Es ist eine bittere Pille für die Polizeidirektion Osnabrück: Vier Jahre nach dem Bekanntwerden rassistischer Chats unter mehreren Polizeibeamten ist der Versuch gescheitert, die betroffenen Beamten aus dem Dienst zu entfernen. Dabei hatte man sich im Jahr 2019 sicher gefühlt, dass die Entlassung die einzig angemessene Konsequenz sei. Nun bleibt der neue Versuch einer gerichtlichen Entscheidung im November, die letzte Hoffnung auf den Erfolg der Disziplinarmaßnahmen.
Ein Fall, der Kreise zieht
Es klingt fast wie der Plot eines Krimis: Ein zufälliger Fund rassistischer Witze in der privaten Kommunikation mehrerer Beamter bringt das Fass zum Überlaufen. Die Polizei Osnabrück handelt schnell und greift zu harten Maßnahmen: Suspendierung und Gehaltskürzung – mit dem klaren Ziel, die Beamten endgültig aus dem Dienst zu entfernen. Die Öffentlichkeit, inklusive des damaligen Innenministers Boris Pistorius, applaudierte.

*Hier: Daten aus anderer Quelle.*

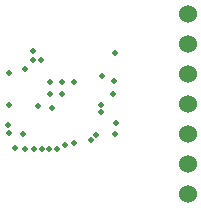
<source format=gbr>
G04 EAGLE Gerber X2 export*
%TF.Part,Single*%
%TF.FileFunction,Copper,L5,Inr,Mixed*%
%TF.FilePolarity,Positive*%
%TF.GenerationSoftware,Autodesk,EAGLE,8.6.3*%
%TF.CreationDate,2018-04-05T08:16:35Z*%
G75*
%MOMM*%
%FSLAX34Y34*%
%LPD*%
%AMOC8*
5,1,8,0,0,1.08239X$1,22.5*%
G01*
%ADD10C,1.524000*%
%ADD11C,0.508000*%


D10*
X156400Y117800D03*
X156400Y92400D03*
X156400Y67000D03*
X156400Y41600D03*
X156400Y16200D03*
X156400Y-9200D03*
X156400Y-34600D03*
D11*
X83915Y65411D03*
X32227Y79300D03*
X25437Y79056D03*
X83007Y41083D03*
X93642Y50070D03*
X95497Y25829D03*
X60306Y8424D03*
X83154Y34987D03*
X4864Y67579D03*
X5024Y40546D03*
X4231Y23755D03*
X19208Y3565D03*
X60000Y60000D03*
X25264Y86123D03*
X26141Y3670D03*
X4956Y16745D03*
X39040Y3536D03*
X95157Y16494D03*
X50000Y60000D03*
X40000Y60000D03*
X40000Y50000D03*
X50000Y50000D03*
X30000Y40000D03*
X41481Y38519D03*
X95000Y85000D03*
X74525Y10758D03*
X17279Y16238D03*
X18450Y71126D03*
X32944Y3463D03*
X10582Y4756D03*
X45789Y3781D03*
X94174Y61077D03*
X78847Y15507D03*
X52410Y6669D03*
M02*

</source>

Doch vier Jahre später zeigt sich ein anderes Bild. Das Landgericht Osnabrück spricht in ungewohnt scharfer Sprache von einer „künstlichen Aufbauschung“ der Verfehlungen und attestiert der Polizeidirektion, den Grundsatz der Verhältnismäßigkeit aus den Augen verloren zu haben. Der betroffene Polizeihauptkommissar, einst ein angesehener Drogenermittler, ist laut Gericht heute „gesundheitlich ruiniert“.
Rassistische Witze – aber keine rechtsextreme Gesinnung?
Die rassistischen „Witze“, die die Beamten miteinander teilten, sind alles andere als harmlos. Antisemitische Sprüche und menschenverachtende Karikaturen, die man wohl lieber nicht auf den Handys von Polizeibeamten sehen möchte. Dennoch sieht das Gericht in den Vergehen keinen ausreichenden Grund für eine Entfernung aus dem Dienst. Es gibt keine Anzeichen für ein rechtsextremes Weltbild, urteilt das Verwaltungsgericht Osnabrück.
Stattdessen wurden mildere Disziplinarmaßnahmen ergriffen: Einem Beamten wurde das Gehalt gekürzt, ein anderer wurde im Dienstgrad herabgestuft. Die strafrechtlichen Ermittlungen wegen des Verbreitens von Kennzeichen verfassungswidriger Organisationen wurden bereits 2021 eingestellt. Es stellte sich heraus, dass die Bilder nur in Eins-zu-Eins-Kommunikation versandt wurden und nach juristischer Definition kein „Verbreiten“ stattfand.
Streit um die Verhältnismäßigkeit
Für die Polizeidirektion Osnabrück bleibt das Ziel jedoch klar: Die Entfernung der Beamten aus dem Dienst. Auch wenn die bisherigen gerichtlichen Entscheidungen dagegen sprechen, hält die Polizeidirektion daran fest und bringt den Fall vor das Oberverwaltungsgericht. Die finale Entscheidung wird im November erwartet.
Ein Beamter wurde außerdem zu einer Geldstrafe verurteilt, weil er Interna an Dritte verraten hatte. Der Betroffene zeigte Reue und betonte, die Bilder aus einer Laune heraus versandt zu haben. „Absurd und abscheulich“, so beschreibt er die Darstellungen heute.
Fazit: Ein fragiles Vertrauen
Der Fall zeigt, wie dünn das Eis ist, auf dem das Vertrauen in die Polizei ruht. Rassistische Witze in den Chats von Polizeibeamten werfen lange Schatten und stellen die Frage nach der Verhältnismäßigkeit der Konsequenzen in den Raum. Während das Landgericht den Fall eher nüchtern betrachtet, bleibt die Polizeidirektion bei ihrer harten Linie. Es wird spannend sein zu sehen, wie das Oberverwaltungsgericht den Fall im November beurteilen wird. Bis dahin bleibt nur eines sicher: Der Fall Osnabrück ist noch lange nicht abgeschlossen.